Proton extrusion by the F₁F_O-H⁺ ATPase (in purple) in cells generates a Δp (interior negative and alkaline) across the cytoplasmic membrane. The N- and C-terminal halves of LmrP are represented by yellow ellipses. Minus signs in pink represent the catalytic carboxylates (D142, D235 and E327) that are involved in substrate/proton interactions.
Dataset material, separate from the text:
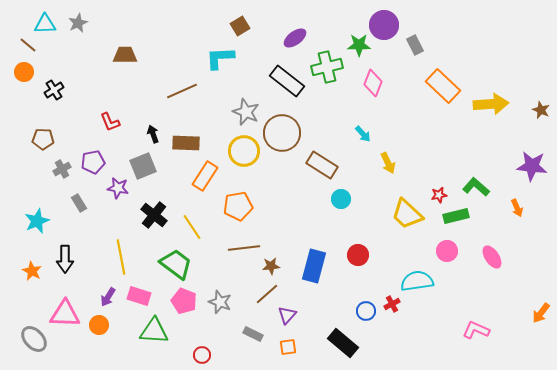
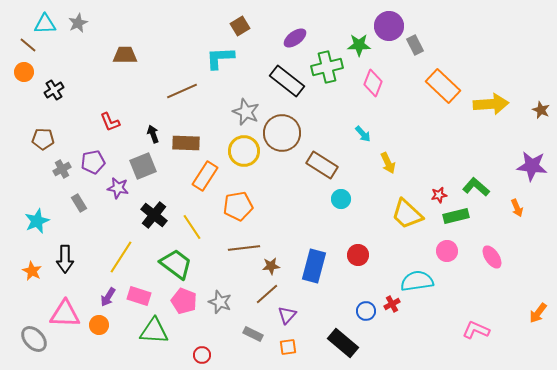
purple circle at (384, 25): moved 5 px right, 1 px down
yellow line at (121, 257): rotated 44 degrees clockwise
orange arrow at (541, 313): moved 3 px left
During electrogenic efflux via proton-ethidium antiport, carboxylates are protonated in the outward-facing conformation (1), which triggers a ΔpH-dependent conformational switch to the inward-facing conformation (2). Drug binding and proton release at the inside surface will facilitate a second conformational switch in which dissociated carboxylates reorient back to the outward-facing conformation (3) in a Δψ-dependent fashion. Conformation (3) might be the same as conformation (1). K357 (red plus sign, TMH 11) and R260 (blue plus sign, TMH 8) are located on the outer surface of LmrP, near the phospholipid head group region of the inner leaflet (K357) and outer leaflet (R260) of the membrane. In our experiments, alanine replacements at position 357 and 260 shift roughly equal populations of inward-facing and outward-facing LmrP towards outward-facing (K357A) and inward-facing (R260A) populations.